An underappreciated gem: probability backflow
I was recently reminded of a beautiful paper by Tony Bracken and Geoff Melloy, Probability Backflow and a New Dimensionless Quantum Number (publisher subscription required, alas). What they describe is a marvellous (and too little known) quantum phenomenon that they dub “probability backflow”.
The basic idea is simple, although counterintuitive. Imagine a quantum particle moving in free space. It’s easiest if you imagine space is one-dimensional, i.e., the particle can only move left or right on a line. The discussion also works in three dimensions, but is a bit trickier to describe.
What Bracken and Melloy show is that it’s possible to prepare the particle in a state such that both the following are true:
(1) If you measure the velocity of the particle, you’re guaranteed to find that the particle is moving rightwards along the line.

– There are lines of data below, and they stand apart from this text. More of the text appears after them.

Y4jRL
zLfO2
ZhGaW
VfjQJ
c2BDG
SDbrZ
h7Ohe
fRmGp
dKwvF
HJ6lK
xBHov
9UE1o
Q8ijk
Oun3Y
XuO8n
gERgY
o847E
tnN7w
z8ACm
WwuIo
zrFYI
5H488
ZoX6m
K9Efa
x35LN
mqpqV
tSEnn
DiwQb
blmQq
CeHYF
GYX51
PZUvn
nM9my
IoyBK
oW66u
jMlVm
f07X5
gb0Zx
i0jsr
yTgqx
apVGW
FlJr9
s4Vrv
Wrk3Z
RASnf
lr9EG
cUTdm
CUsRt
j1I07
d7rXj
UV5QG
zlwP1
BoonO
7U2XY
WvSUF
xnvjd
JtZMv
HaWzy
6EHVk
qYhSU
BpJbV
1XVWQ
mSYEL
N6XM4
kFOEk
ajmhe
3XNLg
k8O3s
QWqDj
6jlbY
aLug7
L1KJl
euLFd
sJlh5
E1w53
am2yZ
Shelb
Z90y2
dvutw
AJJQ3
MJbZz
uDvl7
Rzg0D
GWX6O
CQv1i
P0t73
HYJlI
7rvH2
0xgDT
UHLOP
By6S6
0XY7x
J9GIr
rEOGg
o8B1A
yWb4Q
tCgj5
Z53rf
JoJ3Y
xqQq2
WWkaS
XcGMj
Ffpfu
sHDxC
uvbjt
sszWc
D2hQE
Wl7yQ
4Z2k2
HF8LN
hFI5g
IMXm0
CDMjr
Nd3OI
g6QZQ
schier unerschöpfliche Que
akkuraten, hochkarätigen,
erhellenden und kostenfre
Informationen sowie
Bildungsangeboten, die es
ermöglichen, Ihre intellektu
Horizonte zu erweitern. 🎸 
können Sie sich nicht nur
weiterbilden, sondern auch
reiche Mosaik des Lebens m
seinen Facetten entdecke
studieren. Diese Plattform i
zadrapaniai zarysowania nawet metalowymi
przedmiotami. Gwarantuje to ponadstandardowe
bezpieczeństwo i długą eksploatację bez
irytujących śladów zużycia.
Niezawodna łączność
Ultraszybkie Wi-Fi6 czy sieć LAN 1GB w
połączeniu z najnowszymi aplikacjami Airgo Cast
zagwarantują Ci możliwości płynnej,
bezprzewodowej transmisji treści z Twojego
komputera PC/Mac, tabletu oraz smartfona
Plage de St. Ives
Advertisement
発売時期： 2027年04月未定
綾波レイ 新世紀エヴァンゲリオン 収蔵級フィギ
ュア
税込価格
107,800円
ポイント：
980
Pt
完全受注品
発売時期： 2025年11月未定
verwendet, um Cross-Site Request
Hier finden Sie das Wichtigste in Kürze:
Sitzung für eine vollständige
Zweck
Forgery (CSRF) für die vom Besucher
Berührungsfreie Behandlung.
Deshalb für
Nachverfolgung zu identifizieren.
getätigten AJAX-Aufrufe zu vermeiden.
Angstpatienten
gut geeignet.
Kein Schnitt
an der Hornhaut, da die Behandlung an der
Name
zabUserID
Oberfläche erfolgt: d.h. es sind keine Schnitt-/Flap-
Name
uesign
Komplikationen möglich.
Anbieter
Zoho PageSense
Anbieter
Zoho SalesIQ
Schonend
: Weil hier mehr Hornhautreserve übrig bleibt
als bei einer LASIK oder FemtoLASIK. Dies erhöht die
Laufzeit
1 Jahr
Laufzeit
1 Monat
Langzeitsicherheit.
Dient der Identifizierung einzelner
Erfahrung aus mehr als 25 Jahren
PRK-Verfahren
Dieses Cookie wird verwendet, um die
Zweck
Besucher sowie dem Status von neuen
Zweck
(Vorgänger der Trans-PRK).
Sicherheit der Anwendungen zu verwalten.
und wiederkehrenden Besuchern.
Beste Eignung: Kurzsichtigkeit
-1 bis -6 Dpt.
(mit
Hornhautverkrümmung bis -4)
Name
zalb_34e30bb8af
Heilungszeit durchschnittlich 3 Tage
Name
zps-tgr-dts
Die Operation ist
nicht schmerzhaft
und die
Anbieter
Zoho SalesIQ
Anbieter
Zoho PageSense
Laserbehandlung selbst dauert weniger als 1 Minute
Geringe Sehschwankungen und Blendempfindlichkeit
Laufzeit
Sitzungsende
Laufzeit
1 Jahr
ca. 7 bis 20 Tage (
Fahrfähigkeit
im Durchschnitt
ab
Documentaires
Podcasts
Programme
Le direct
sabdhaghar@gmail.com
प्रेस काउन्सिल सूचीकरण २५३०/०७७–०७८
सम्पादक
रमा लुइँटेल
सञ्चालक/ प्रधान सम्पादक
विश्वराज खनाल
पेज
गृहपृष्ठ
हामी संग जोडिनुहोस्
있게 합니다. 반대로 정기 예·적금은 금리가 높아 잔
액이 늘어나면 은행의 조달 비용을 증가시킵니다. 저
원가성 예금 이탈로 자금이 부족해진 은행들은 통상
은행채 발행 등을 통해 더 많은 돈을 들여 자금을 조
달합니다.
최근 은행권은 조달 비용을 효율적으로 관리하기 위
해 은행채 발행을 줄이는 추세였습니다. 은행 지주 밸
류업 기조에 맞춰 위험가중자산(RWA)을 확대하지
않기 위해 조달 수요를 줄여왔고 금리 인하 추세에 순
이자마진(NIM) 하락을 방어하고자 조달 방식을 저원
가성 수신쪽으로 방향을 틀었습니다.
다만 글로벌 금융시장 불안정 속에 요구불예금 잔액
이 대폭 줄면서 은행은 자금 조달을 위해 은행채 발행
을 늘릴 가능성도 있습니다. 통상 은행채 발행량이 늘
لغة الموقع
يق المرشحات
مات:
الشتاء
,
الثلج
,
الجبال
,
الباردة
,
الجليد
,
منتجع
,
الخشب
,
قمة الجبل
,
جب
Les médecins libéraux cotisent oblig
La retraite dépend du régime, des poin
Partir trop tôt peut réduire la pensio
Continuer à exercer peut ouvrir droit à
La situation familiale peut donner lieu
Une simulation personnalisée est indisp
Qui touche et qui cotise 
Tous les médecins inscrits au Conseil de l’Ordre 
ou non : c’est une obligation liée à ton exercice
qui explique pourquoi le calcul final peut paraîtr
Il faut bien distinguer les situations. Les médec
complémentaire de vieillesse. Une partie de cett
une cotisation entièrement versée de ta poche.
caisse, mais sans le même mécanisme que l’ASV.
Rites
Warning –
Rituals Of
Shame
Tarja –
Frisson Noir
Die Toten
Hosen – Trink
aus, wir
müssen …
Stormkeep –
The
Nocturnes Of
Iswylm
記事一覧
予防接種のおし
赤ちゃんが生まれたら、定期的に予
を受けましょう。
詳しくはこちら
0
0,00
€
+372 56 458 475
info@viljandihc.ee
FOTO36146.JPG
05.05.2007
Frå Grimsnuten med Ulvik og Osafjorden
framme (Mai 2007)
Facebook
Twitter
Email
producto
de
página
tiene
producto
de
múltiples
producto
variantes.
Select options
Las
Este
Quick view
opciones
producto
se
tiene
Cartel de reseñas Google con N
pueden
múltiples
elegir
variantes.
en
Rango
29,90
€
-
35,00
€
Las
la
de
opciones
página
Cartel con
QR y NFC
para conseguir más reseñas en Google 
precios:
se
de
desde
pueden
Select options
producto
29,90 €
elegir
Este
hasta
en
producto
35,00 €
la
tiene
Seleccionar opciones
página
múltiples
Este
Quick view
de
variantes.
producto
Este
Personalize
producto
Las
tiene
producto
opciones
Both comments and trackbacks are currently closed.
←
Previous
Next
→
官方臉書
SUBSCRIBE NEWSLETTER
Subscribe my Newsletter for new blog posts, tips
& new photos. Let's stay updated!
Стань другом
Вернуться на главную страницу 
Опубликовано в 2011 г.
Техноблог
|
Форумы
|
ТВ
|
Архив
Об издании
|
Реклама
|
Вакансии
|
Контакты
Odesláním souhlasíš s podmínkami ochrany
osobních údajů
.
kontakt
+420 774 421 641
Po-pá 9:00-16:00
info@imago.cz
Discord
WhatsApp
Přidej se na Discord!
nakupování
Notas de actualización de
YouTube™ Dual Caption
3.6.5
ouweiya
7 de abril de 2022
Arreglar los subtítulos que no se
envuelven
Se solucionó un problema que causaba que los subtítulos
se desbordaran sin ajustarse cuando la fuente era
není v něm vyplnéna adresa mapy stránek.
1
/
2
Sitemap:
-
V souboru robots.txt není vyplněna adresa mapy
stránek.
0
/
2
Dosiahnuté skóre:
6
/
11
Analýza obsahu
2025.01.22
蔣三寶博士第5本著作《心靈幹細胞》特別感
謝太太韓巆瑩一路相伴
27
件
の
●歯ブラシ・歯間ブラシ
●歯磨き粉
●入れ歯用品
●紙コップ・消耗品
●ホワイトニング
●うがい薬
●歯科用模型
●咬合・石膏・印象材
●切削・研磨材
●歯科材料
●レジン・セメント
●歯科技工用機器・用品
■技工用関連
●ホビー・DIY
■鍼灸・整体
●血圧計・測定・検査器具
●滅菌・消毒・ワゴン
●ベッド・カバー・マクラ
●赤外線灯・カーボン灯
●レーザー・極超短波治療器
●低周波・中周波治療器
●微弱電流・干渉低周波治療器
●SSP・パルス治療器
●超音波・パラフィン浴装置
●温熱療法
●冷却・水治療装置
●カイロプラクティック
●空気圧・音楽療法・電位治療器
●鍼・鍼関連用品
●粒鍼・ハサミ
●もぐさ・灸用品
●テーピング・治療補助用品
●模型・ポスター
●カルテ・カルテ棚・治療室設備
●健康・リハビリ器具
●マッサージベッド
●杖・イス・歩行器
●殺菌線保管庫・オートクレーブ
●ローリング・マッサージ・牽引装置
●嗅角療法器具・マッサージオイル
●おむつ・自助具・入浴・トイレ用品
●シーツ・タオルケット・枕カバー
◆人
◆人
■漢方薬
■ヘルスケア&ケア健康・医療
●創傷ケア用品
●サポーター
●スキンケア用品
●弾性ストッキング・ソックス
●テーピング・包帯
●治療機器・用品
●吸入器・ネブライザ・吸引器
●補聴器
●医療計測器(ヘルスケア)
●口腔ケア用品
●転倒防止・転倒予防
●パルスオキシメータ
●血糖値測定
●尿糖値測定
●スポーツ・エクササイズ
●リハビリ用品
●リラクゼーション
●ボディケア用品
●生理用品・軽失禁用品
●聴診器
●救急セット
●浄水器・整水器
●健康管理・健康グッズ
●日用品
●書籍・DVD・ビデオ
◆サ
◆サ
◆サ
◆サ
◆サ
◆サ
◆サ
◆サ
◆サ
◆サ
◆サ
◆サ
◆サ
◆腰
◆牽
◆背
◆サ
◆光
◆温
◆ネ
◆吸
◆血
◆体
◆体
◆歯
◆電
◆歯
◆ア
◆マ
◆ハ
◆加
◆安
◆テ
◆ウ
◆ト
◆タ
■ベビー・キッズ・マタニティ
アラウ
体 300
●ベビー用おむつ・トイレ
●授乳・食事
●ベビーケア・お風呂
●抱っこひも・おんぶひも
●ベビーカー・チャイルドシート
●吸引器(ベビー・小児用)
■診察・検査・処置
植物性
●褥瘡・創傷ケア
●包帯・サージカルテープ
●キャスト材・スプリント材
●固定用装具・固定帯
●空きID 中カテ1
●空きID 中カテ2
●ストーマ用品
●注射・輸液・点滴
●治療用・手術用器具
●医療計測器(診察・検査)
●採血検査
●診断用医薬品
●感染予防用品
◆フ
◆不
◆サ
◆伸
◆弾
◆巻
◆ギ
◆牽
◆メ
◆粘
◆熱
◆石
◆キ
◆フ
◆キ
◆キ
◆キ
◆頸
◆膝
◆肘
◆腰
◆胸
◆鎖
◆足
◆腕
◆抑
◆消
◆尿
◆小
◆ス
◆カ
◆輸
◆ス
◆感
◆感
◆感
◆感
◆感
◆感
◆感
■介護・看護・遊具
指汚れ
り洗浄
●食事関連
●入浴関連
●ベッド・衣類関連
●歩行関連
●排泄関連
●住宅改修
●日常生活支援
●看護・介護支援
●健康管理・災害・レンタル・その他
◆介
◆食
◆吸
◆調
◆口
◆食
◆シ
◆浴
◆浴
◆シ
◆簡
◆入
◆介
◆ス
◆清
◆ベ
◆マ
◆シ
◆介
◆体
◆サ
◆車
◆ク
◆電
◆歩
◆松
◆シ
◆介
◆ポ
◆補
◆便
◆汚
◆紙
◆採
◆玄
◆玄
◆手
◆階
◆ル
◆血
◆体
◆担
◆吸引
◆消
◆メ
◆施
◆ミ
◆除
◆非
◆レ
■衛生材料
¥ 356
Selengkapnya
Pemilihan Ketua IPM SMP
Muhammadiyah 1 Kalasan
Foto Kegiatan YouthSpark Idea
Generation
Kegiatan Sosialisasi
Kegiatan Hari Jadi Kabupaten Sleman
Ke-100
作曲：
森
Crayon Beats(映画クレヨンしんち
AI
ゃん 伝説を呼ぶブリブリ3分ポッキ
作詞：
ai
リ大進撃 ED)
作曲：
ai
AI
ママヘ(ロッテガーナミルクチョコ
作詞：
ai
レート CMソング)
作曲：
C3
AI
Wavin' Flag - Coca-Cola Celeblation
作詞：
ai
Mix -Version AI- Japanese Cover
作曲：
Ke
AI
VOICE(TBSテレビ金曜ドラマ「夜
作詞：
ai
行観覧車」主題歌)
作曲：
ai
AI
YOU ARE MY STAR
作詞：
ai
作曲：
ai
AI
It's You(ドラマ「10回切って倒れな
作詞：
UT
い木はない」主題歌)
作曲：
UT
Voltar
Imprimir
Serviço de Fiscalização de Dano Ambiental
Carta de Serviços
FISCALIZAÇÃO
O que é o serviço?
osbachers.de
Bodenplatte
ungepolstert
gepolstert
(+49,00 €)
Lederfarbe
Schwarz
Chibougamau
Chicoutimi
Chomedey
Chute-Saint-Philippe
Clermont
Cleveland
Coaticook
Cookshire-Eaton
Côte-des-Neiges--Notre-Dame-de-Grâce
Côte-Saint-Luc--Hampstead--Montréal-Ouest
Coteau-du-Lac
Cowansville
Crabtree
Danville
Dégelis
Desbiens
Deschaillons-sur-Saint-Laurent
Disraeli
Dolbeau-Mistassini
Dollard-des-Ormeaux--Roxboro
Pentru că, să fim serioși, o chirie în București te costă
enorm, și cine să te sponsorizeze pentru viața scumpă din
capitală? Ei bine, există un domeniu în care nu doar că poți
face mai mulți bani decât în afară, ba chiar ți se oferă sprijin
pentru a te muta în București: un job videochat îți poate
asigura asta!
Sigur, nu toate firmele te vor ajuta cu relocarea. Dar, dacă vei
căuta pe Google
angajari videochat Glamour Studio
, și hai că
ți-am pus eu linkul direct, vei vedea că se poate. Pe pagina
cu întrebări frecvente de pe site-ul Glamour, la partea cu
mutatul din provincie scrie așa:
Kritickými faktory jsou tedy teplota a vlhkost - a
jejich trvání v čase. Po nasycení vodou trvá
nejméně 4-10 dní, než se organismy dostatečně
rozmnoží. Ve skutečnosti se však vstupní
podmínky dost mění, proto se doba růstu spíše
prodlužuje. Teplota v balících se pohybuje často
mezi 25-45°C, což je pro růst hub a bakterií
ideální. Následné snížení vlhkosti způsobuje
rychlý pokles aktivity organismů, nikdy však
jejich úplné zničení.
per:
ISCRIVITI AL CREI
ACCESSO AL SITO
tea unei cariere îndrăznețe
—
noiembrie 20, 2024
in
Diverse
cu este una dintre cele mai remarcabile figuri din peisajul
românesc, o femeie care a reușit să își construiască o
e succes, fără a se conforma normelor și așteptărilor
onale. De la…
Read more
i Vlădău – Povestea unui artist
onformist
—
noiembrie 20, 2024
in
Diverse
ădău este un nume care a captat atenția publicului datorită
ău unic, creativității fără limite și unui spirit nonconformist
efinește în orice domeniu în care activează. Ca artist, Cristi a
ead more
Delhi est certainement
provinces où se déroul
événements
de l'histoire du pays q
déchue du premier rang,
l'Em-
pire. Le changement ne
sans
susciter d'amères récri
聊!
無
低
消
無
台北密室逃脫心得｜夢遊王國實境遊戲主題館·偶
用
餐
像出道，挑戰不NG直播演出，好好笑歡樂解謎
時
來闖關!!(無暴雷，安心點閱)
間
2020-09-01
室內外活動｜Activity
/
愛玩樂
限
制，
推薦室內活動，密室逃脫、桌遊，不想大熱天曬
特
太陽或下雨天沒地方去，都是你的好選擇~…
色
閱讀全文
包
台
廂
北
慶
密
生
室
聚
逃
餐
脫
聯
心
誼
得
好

(2) Suppose you fix a co-ordinate origin on the line, i.e., a “zero” of position. They prove that if you measure position then the probability of finding the particle to the right of the origin actually decreases in time, not increases, as one might naively expect from point (1).
So far as I know, this has never been experimentally demonstrated.
Bracken and Melloy also give a beautiful explanation of probability backflow in terms of “quasi-probabilities”. It’s been known for a long time, at least since Wigner, that you can reformulate quantum mechanics as something very much like a classical theory, but one with negative probabilities. Using this reformulation, Bracken and Melloy explain the phenomenon: sure, the particle is moving right, but it’s actually negative probability that is flowing to the right of the origin, and so the probability of being to the right of the origin decreases in time.
Inspired by the power of this intuitive explanation, I once worked for a while trying to use quasi-probability formulations to find new algorithms for quantum computers. Despite my lack of success, I still think this is a promising approach, not just to algorithms, but more generally to quantum information.